Friday, October 13, 2006

Market day

Hurrah! Our internet is up once again! Hopefully this time for good. Or else. No idea who I'd speak to since most people at T-Mobil only speak German ("Spricht hier jemand Englisch?" = "Does anyone here speak English?" "Nein, blah blah blah blah something else in Deutsch" Click. Dial tone.) Anyway, enough with the bad.

Today is Friday! My favorite day. As stated in the previous post, the boys and I go out nearly every morning to explore and shop for the days needs (produce, bread and such). The shops are lovely, and I have a few favorites where they know me already and are either kind to my stumbling attempts at Deutsch, or else speak quite good English themselves, which makes things pretty easy. But on Friday, market trucks pull into this hidden square in town to create a Markt Platz with fresh seafood, produce, sausages, cold cuts, bread, and a huge selection of cheeses. They look like large delivery trucks, but one side is missing, and in it's place is a deli counter. (Well, except for the produce cart, which is actually a cart. The egg cart is a cart as well.) I'm not sure if the prices are any better here than at the little shops or the big grocery store, but it thrills me to no end to walk through this doorway of building into an open air market that magically appears every week. This week we loaded up on the produce that we'll need for the weekend (which feels strange to do, since we usually shop for the day only, but stores are only open half-day on Saturday, and most not at all on Sunday.)

::::::::

● **Aim 1**:
Please list every kind of food the market day post says the market trucks bring to the square on Friday.
● **Aim 2**:
Write a few more sentences that carry the market day post forward from its final sentence.

[Stored items from a collection]
::::::::

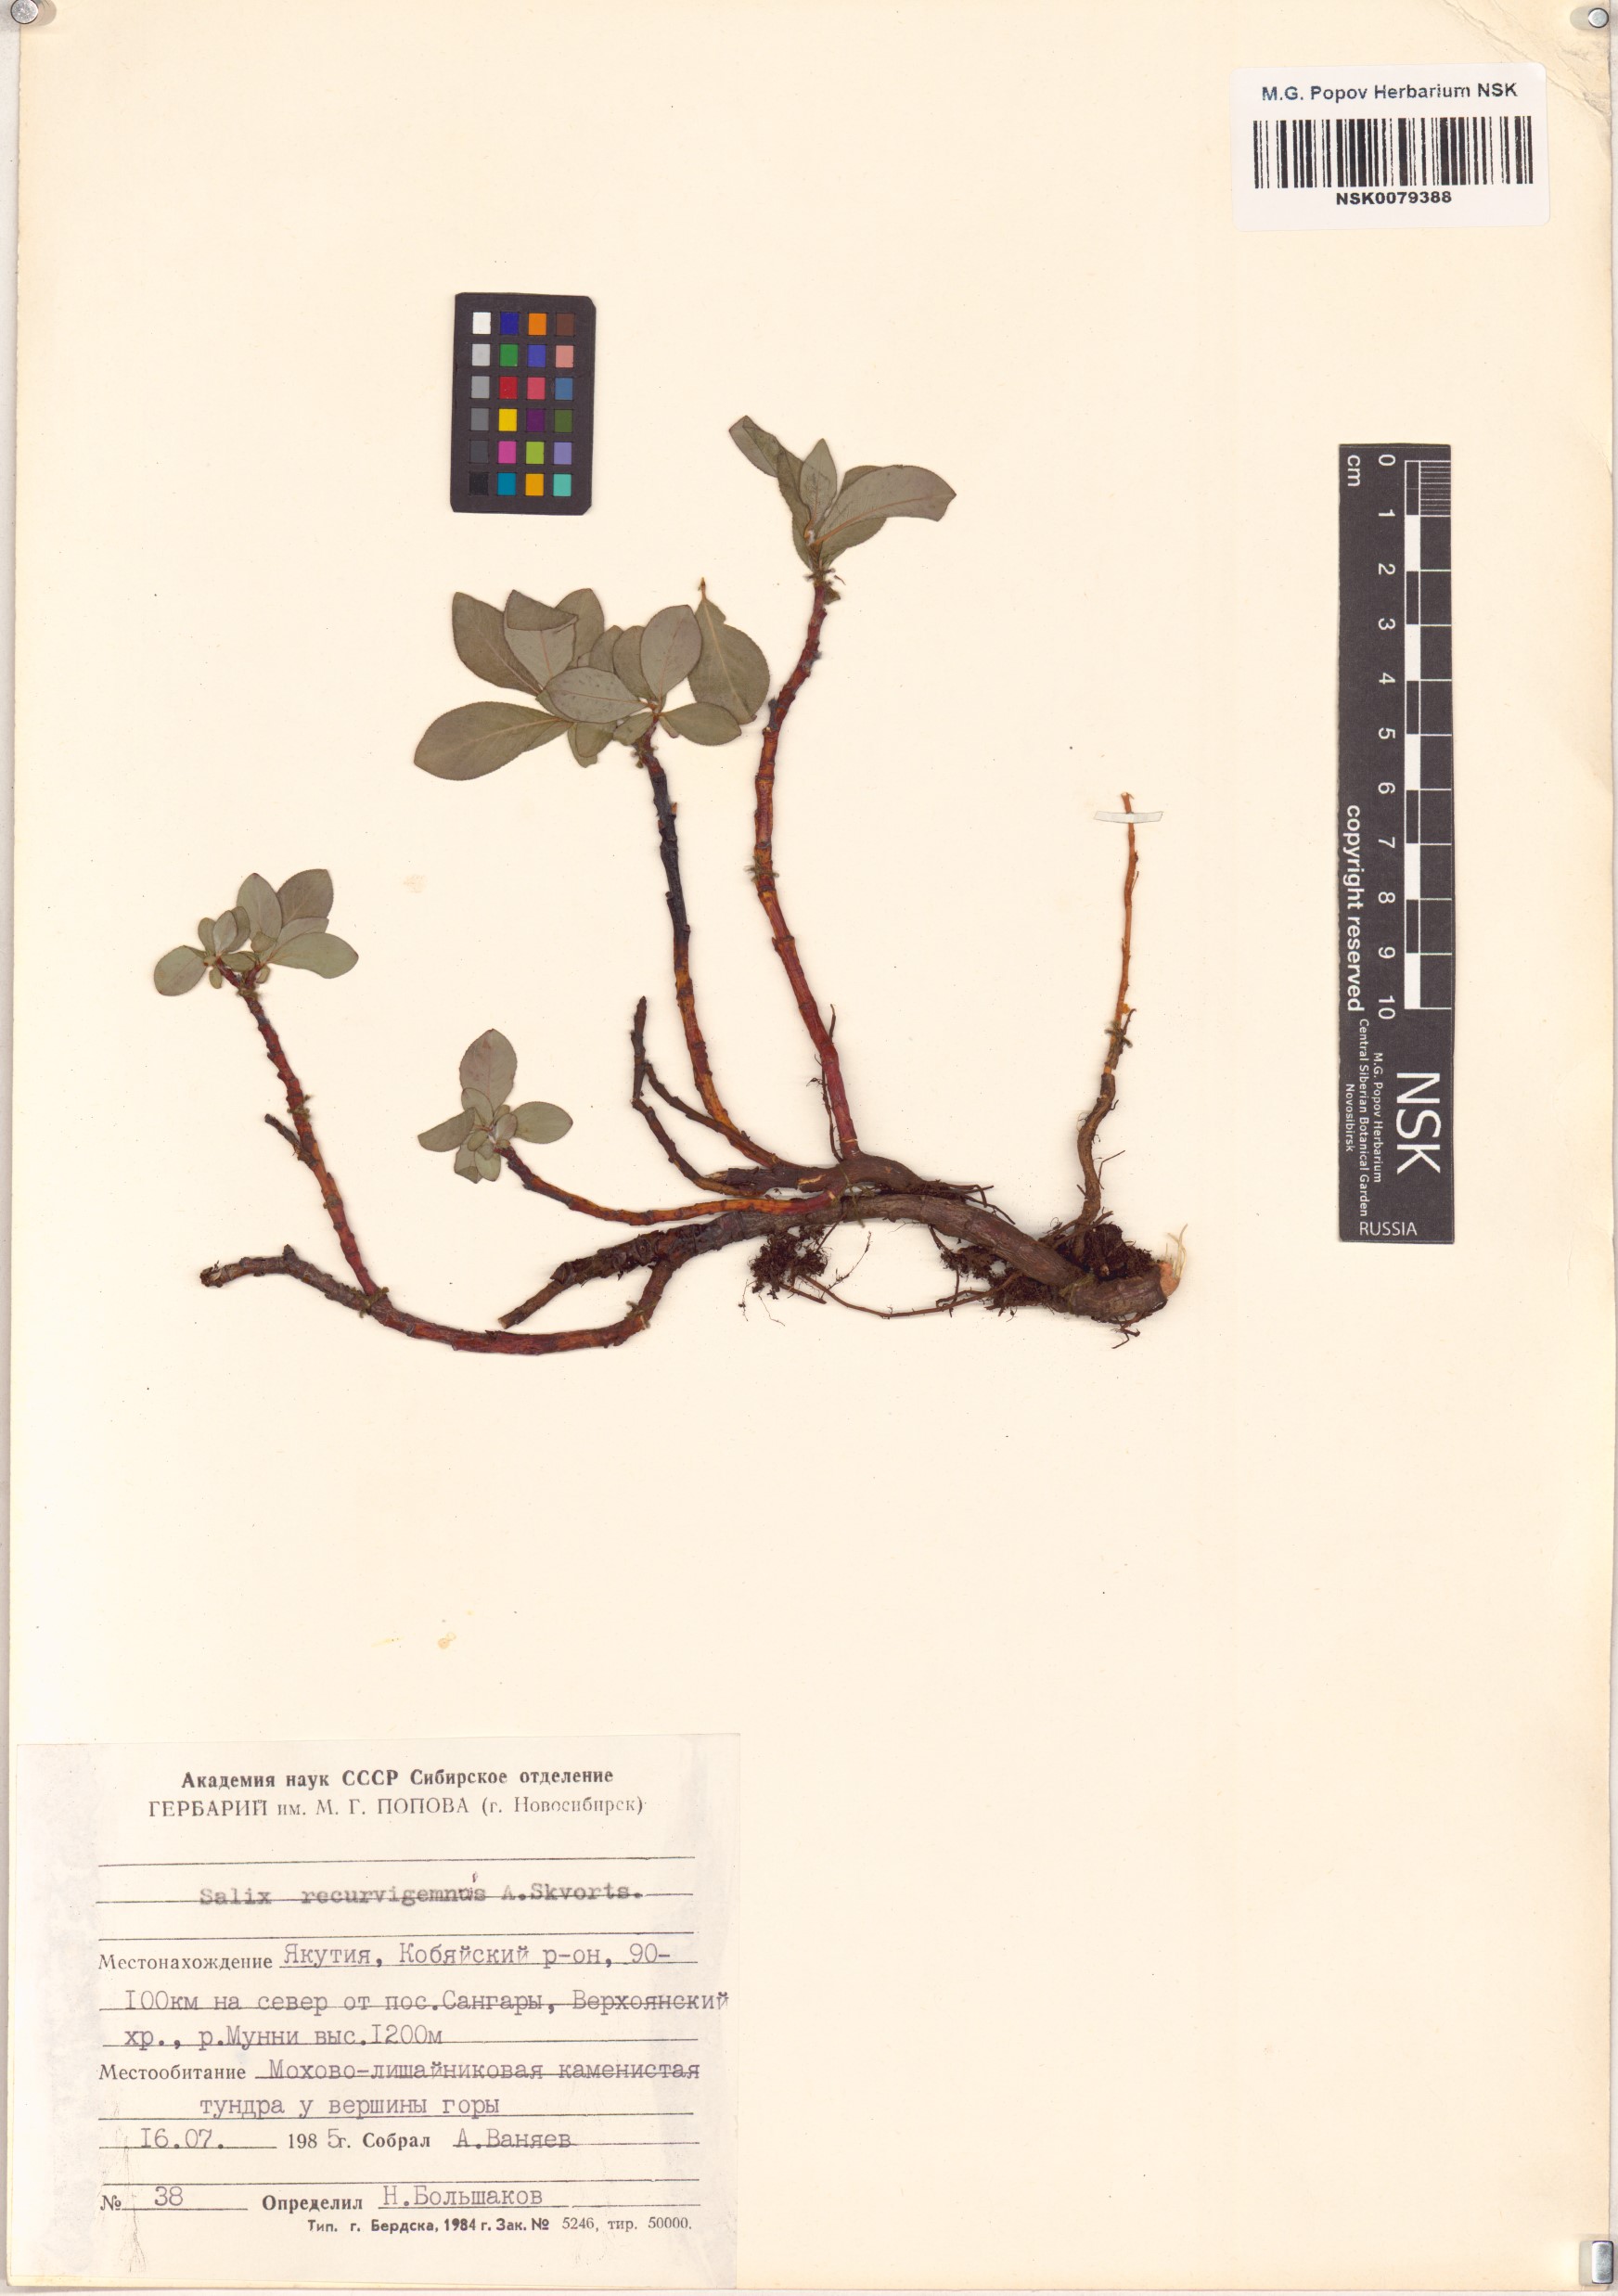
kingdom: Plantae
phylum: Tracheophyta
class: Magnoliopsida
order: Malpighiales
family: Salicaceae
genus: Salix
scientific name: Salix recurvigemmata
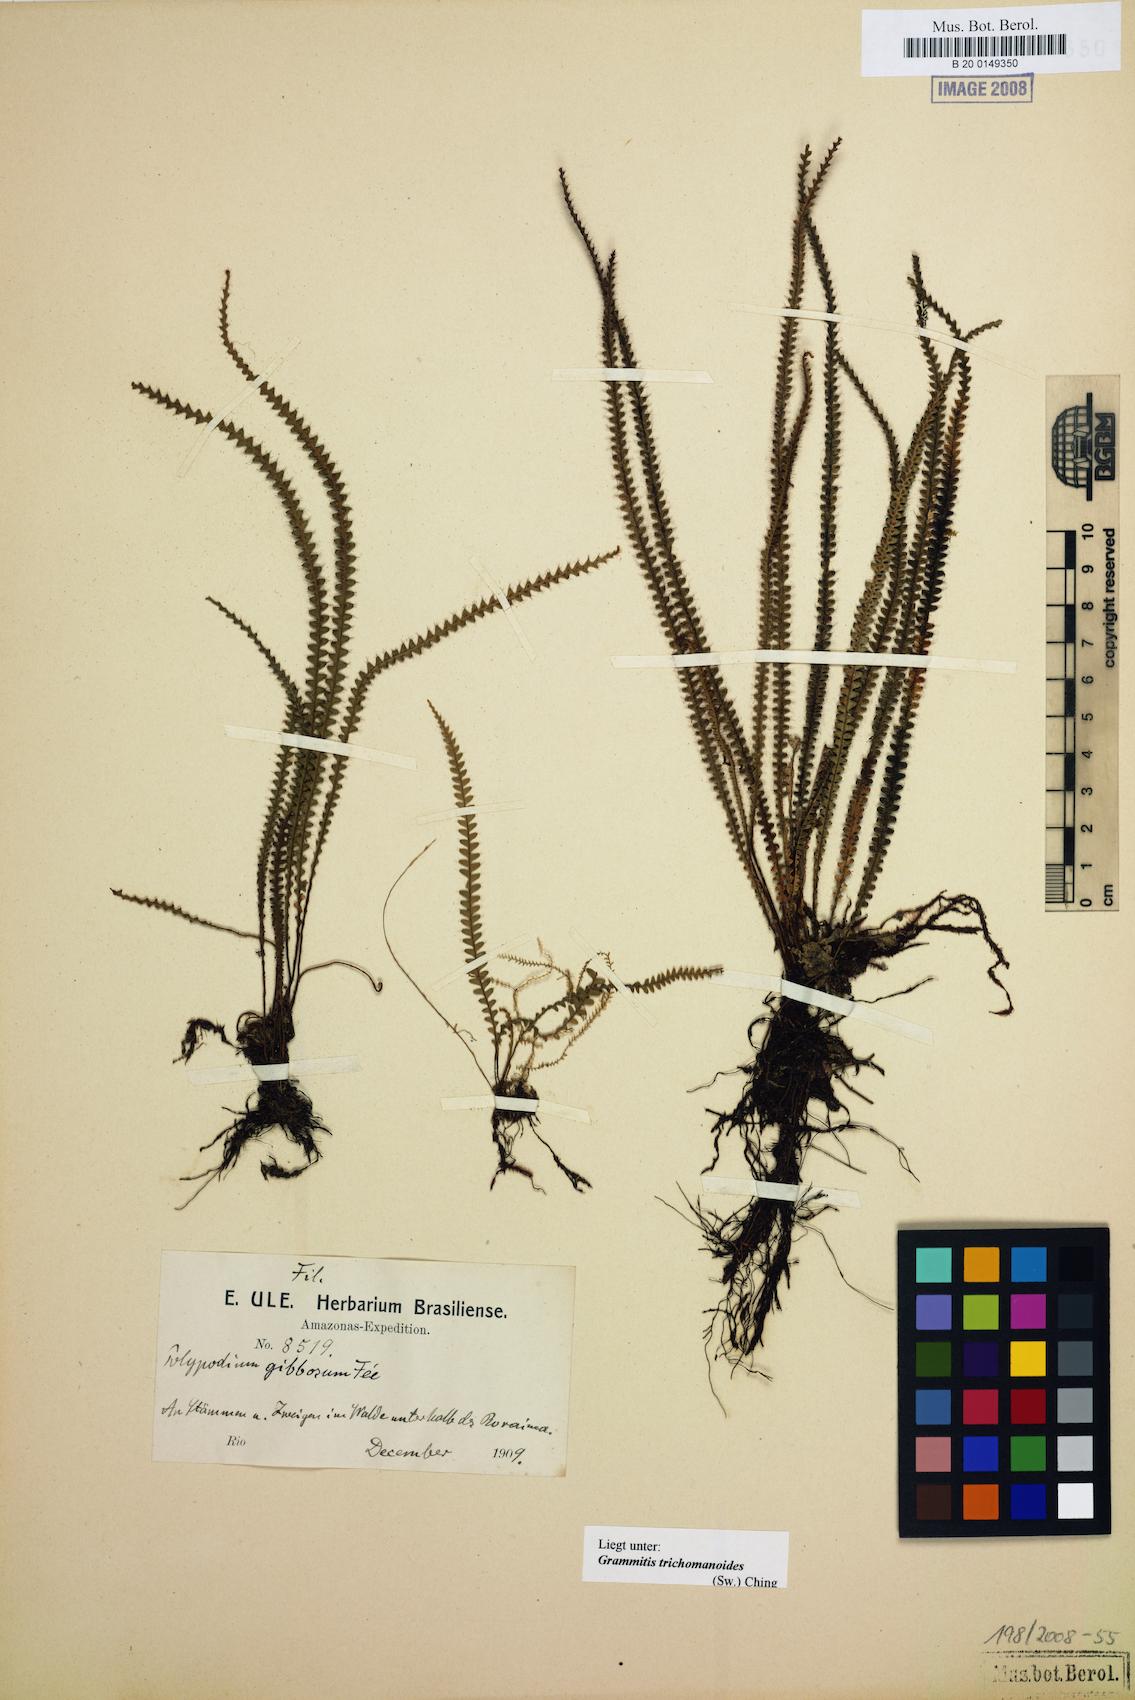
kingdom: Plantae
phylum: Tracheophyta
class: Polypodiopsida
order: Polypodiales
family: Polypodiaceae
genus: Moranopteris
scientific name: Moranopteris caucana
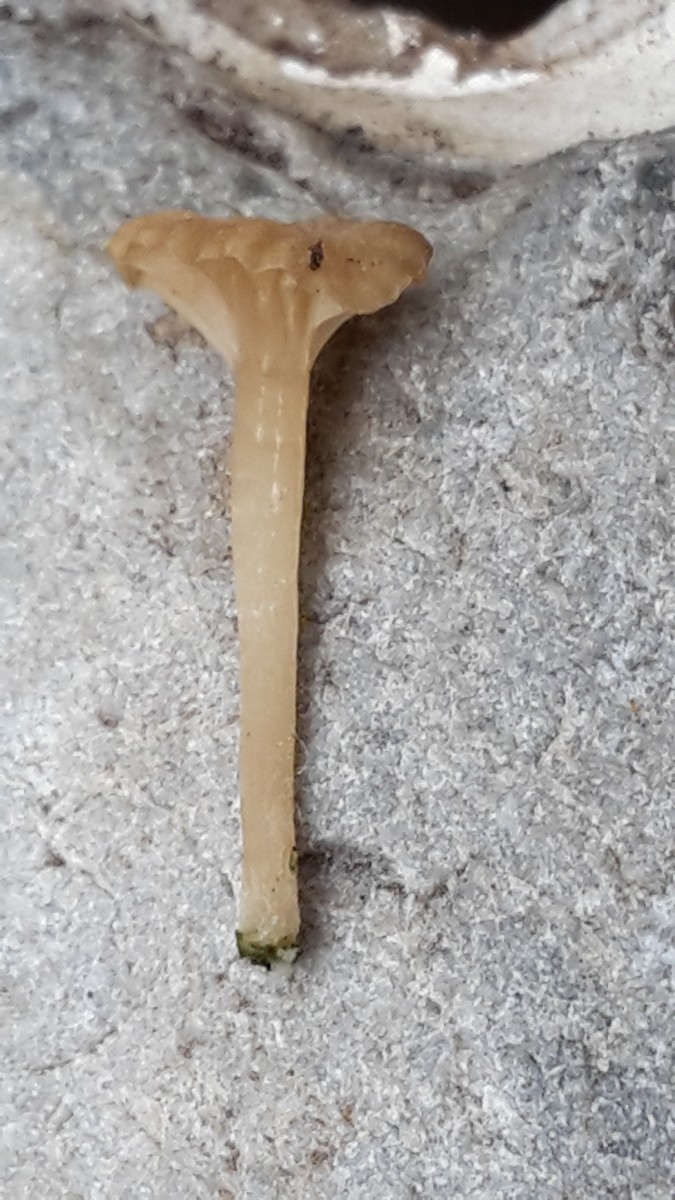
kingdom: Fungi
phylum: Basidiomycota
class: Agaricomycetes
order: Agaricales
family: Hygrophoraceae
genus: Arrhenia
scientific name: Arrhenia peltigerina
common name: skjoldlav-fontænehat
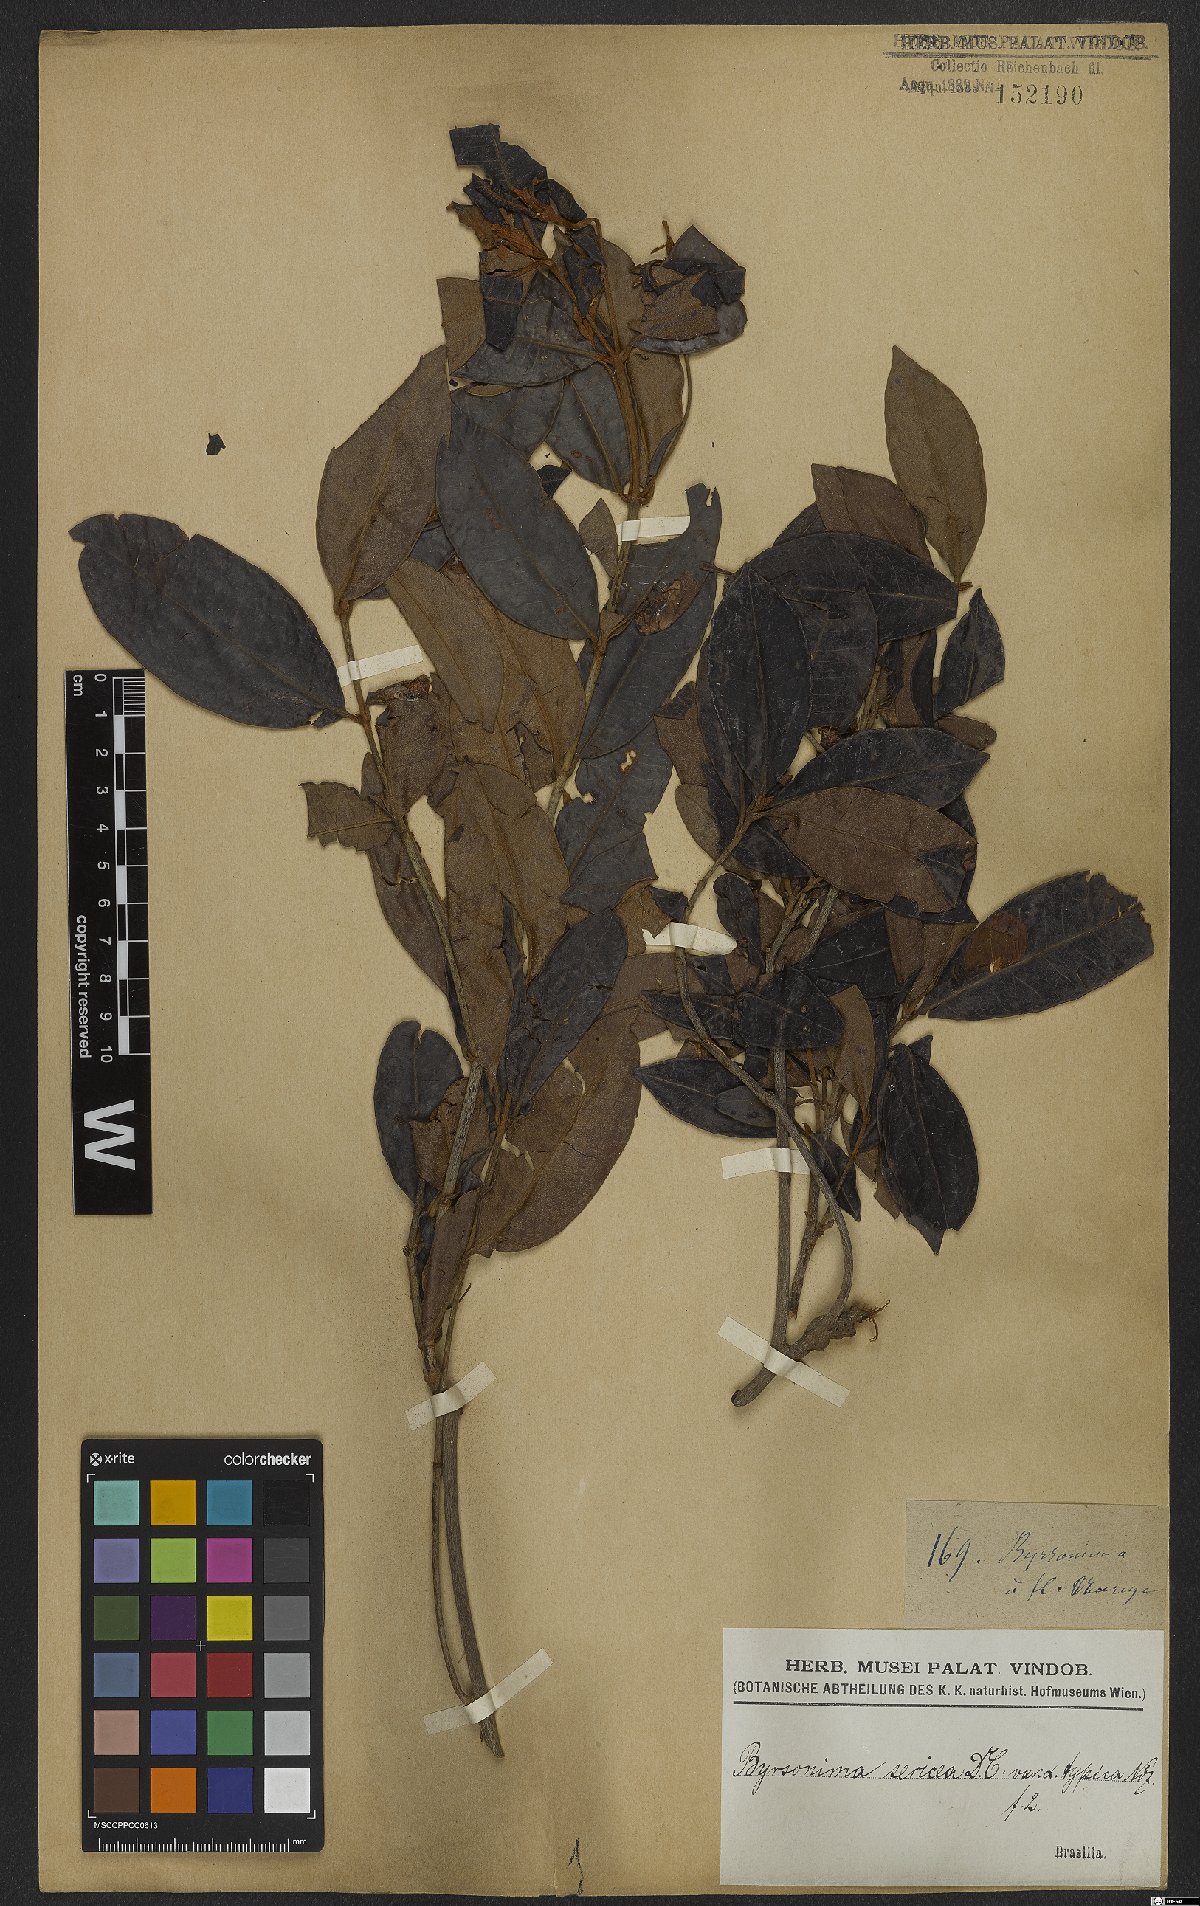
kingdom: Plantae
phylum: Tracheophyta
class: Magnoliopsida
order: Malpighiales
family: Malpighiaceae
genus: Byrsonima
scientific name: Byrsonima sericea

::::::::

● **Task response 1**:
fresh seafood, produce, sausages, cold cuts, bread, cheeses

● **Task response 2**:
There is a produce cart that pulls up behind some buildings right across the street from us Wednesday-Saturday. Yesterday we picked up some grapes that tasted of flowers from there, then some warm pretzels from the bakery, and picked out two kinds of cheese -- one spicy and the other sharp (no idea what the names were, but they tasted good to Andrew and I, so we got 100 grams of each). When we got home and spread it all out on the table for lunch, I had the most wonderful sense of well being and good fortune of living a very good life.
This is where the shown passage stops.